"Новая весна" — новая лирическая тема Гейне, название сборника, задуманного и возникшего в Мюнхене; она связана с домом Тютчевых.
С Тютчевыми Гейне мог познакомиться и через Шенка, и через Линднера, были у них и другие общие знакомые — Аполлоний Мальтиц, например, с которым Гейне встречался в Берлине, в салоне графини Гогенгаузен[904]
. Первая дата их дружбы — дата весенняя, и письмо, в котором Гейне говорит о Тютчевых, выделяется по импрессионистской смене капризных настроений. Письмо это — к Фарнгагену от 1 апреля 1828 года; Гейне пишет, что живет как grand Seigneur [Вельможа (франц.)], и те пять с половиной человек, которые умеют здесь читать, дают ему понять, что они его ценят."Дивные женские знакомства! <…> A propos! [Кстати (франц.)] Не знаете ли Вы дочерей графа Ботмера в Штутгарте, где Вы часто бывали? Одна из них уже не совсем молодая, но бесконечно прелестная, она в тайном браке с моим лучшим здешним другом, молодым русским дипломатом Тютчевым, другая — еще совсем молодая, прекрасная ее сестра; с обеими дамами у меня полные роскоши и красоты отношения; они обе, мой друг Тютчев и я часто обедаем вместе, partie quarree [Вчетвером (франц.)], a вечером я нахожу у них еще несколько прекрасных дам и болтаю по душе, по большей части рассказываю истории о привидениях. Повсюду в большой жизненной пустыне я умею открывать прекрасные оазисы". После этого резкий переход, напоминающий немотивированные переходы в гейневской прозе: бесконечная печаль охватывает его, и он еле сознает, что пишет. Англичане начинили его своим сплином. [Н. Heines Briefwechsel, Bd. I, S. 508.]

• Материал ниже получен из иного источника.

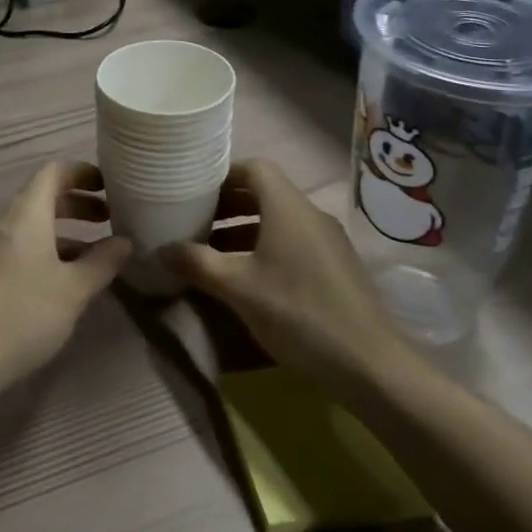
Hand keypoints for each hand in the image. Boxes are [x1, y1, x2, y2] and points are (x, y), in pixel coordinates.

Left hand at [0, 161, 132, 408]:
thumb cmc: (22, 315)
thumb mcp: (73, 291)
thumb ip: (102, 263)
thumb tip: (123, 242)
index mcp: (24, 214)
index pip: (53, 172)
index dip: (82, 172)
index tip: (109, 185)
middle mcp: (1, 223)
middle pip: (41, 199)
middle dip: (77, 204)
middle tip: (109, 219)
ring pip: (29, 228)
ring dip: (63, 234)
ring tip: (93, 258)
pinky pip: (16, 250)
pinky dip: (43, 254)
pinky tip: (59, 285)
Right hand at [162, 159, 406, 387]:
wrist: (370, 364)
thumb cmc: (298, 313)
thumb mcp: (238, 288)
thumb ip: (197, 263)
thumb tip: (162, 248)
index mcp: (287, 207)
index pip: (254, 167)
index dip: (223, 174)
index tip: (195, 192)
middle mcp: (310, 214)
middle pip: (265, 192)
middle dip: (228, 204)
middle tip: (196, 222)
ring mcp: (328, 240)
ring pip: (279, 219)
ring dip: (245, 229)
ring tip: (213, 252)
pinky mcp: (337, 266)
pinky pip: (294, 241)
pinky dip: (266, 247)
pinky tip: (249, 278)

Это письмо сразу вводит нас в тютчевский круг, аристократический, изящный и живой. В самом Тютчеве было, несомненно, какое-то личное, интимное очарование. Петр Киреевский поехал в Мюнхен кем-то или чем-то предубежденный против Тютчева, но был сразу обезоружен "тютчевским обхождением"[905]
; Тютчев из тех людей, которые полезны "даже только присутствием своим" [И. В. Киреевский. Полн. собр. соч., т. I. M., 1861, стр. 58].Тогда уже Тютчев был несравненным собеседником, остроумным и изящным «жемчужноустом» (слово о нем кн. Вяземского)[906]
. Уже в 1825 году Погодин о нем записывает: "Мечет словами"[907]; за два года до смерти Тютчева его посетил давнишний мюнхенский знакомый, дипломат Будурис, и привел Тютчеву несколько его propos. "Должно быть, значит, я уж и тогда говорил mots", замечает Тютчев. [И. С. Аксаков. Биография Тютчева, стр. 27.] Mots Тютчева запоминались, таким образом, на десятки лет. И Гейне оживает в беседах с Тютчевым, он находит здесь напряженность и остроту, которая была нужна ему в мюнхенской «Kleingeisterei» [Мелкость духовной жизни (нем.)] и вызывала на ответы.Кажется, одно из этих mots Тютчева мы слышим в мюнхенских страницах Гейне. В самом конце статьи о "Немецкой литературе" Вольфганга Менцеля, после упоминания (кстати, почти внезапного, предыдущим не вызванного) о России, говоря о молодом и старом Гете, Гейне замечает: "Очень метко сравнил один остроумный иностранец нашего Гете со старым разбойничьим атаманом, который отказался от ремесла, ведет честную обывательскую жизнь среди уважаемых лиц провинциального городка, старается исполнять до мельчайших подробностей все филистерские добродетели и приходит в мучительное смущение, если случайно с ним встречается какой-нибудь беспутный парень из Калабрийских лесов и хочет напомнить старые товарищеские отношения". [Н. Heines samtliche Werke, Bd. VII, S. 256.]